_What to do:_
- A) In the passage on open-hearted living, what did the writer see their heart sitting inside of during the vision?
- B) Translate this sentence from the passage on open-hearted living into Spanish: "My heart actually wasn’t broken, it was trapped."
- C) Carry on the passage on open-hearted living from its final line.

Holding hope often feels like an emotional rollercoaster of hope. We dip down into doubt and uncertainty on the bad days, then, find ourselves in a high place of joy and gratitude on the good days.
On one of my bad days, during my daily meditation, I had a life-changing vision about my broken heart. As I meditated on and prayed for healing, I felt led to visualize myself sending a warm and bright light to my heart. As I went deeper into this vision, I moved closer and closer into my pain and quickly realized that it wasn’t a warm light I needed. I saw my perfectly healthy, beating heart sitting inside of a large glass case filled with sand. My heart actually wasn’t broken, it was trapped.
At some point on this annoyingly chaotic and unstable journey (or rollercoaster) of love, I’d tossed my heart into this case as an act of protection. In doing so, I was protecting my heart from being broken again, but I inadvertently imprisoned her; no love in, no love out.
In that moment of meditation, I visualized myself hammering the glass until it broke open. As the sand rushed out of the case, my heart began to beat faster and stronger. I gasped back into the present moment, took a deep breath and as I exhaled, I felt exhausted, but free. At that moment, I invited love in and committed myself to a regular practice of cultivating open-heartedness, so that love would freely flow to and from me.
Life did not instantly change, however, I consciously decided to do the work. While I know the work is different for each one of us, I want to share what my regular practice of open-hearted living looks like:
- Maintaining spiritual disciplines that remind me to center my identity on my connection to the Spirit/Divine and not my ego.
- Meditating, consistently, on words of affirmation that replace my old thought patterns about who I am and what is important. My favorite affirmation: I Am Enough.
- Challenging my flawed tendency to have all the answers by seeking counsel/therapy for support.
- Sharing my journey of doing hard things (overcoming divorce, unemployment, low self-confidence, and feelings of hopelessness) with other Black women to encourage my personal and our collective healing.

_Data supplied:_
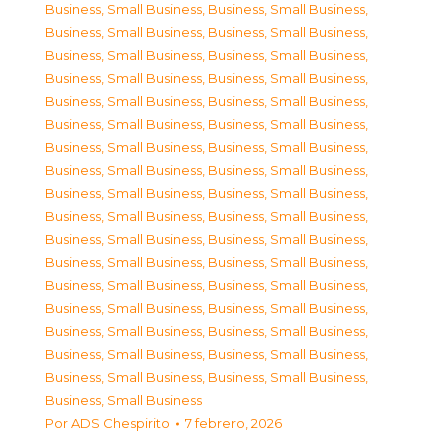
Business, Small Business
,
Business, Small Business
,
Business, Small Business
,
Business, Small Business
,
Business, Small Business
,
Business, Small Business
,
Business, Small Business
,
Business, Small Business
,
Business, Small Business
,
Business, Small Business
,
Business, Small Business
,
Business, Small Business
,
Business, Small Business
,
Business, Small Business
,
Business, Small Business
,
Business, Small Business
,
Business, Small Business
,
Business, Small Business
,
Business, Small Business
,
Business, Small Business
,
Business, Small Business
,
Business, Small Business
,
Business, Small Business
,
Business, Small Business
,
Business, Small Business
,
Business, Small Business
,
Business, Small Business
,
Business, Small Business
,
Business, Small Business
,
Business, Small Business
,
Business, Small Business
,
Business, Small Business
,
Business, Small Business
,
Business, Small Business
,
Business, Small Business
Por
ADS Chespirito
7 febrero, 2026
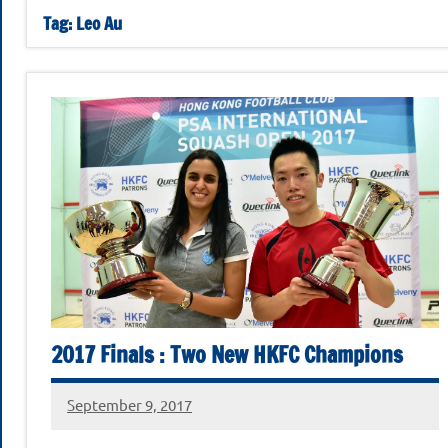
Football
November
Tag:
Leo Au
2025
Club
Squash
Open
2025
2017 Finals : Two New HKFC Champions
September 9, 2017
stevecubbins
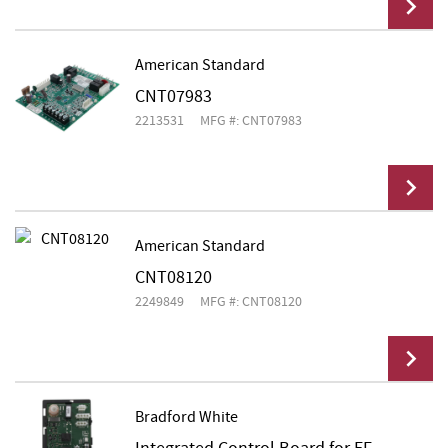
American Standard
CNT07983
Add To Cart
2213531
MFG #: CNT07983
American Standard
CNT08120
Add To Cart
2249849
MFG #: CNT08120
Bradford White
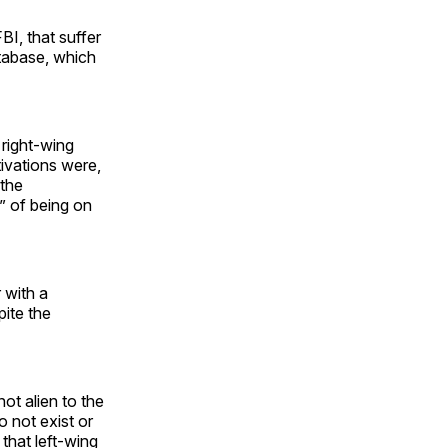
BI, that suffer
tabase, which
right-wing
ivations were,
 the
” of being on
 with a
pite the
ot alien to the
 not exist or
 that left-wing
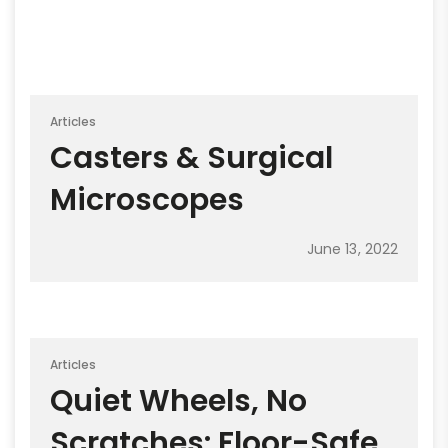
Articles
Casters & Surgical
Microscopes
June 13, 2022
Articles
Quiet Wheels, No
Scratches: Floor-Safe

* * *

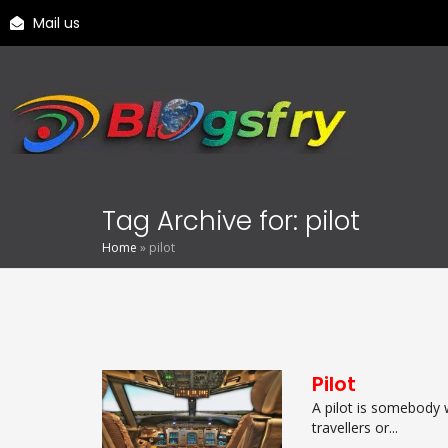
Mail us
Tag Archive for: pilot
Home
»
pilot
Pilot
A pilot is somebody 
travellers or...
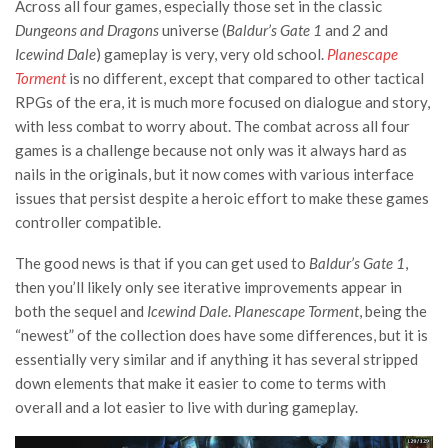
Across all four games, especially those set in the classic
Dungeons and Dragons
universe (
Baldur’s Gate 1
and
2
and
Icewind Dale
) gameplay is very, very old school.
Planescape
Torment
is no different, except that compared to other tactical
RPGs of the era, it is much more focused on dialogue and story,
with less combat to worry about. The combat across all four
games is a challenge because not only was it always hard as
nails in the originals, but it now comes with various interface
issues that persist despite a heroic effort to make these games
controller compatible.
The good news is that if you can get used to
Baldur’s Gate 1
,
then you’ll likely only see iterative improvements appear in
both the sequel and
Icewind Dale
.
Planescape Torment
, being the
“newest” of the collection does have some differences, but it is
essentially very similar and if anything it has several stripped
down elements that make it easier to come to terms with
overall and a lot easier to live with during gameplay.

---

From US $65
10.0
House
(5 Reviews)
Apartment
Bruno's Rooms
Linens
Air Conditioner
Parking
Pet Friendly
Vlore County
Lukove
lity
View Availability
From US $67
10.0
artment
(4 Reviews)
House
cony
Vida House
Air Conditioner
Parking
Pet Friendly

_Solved problems:_
- A) A large glass case filled with sand.

- B) En realidad, mi corazón no estaba roto, estaba atrapado.

- C)
- Practicing rituals of letting go, such as writing down painful memories and burning them.
- Doing what I love, even if I have to do it afraid and/or alone: Dancing, traveling, trying new restaurants, going to concerts and parties, etc.
- Letting go of my prejudgment of men, opening my eyes and heart to their humanity, and going on pressure-free dates for fun.
- Maintaining healthy connections with my people as a daughter, sister, aunt, and friend.
- Genuinely celebrating joy and excitement with those who find love and partnership.
- Accepting my solitude as a gift and using my time to care for myself and incorporate healthy practices: rest, eating clean, movement, communion with nature, journaling.
- Seeking meaningful and impactful opportunities to be of service to my community.
What am I saying to you?
If you desire and hope for a loving partnership, I encourage you to hold on to that hope. Simultaneously, I’d like to invite you to fervently embrace the idea that love is here, now.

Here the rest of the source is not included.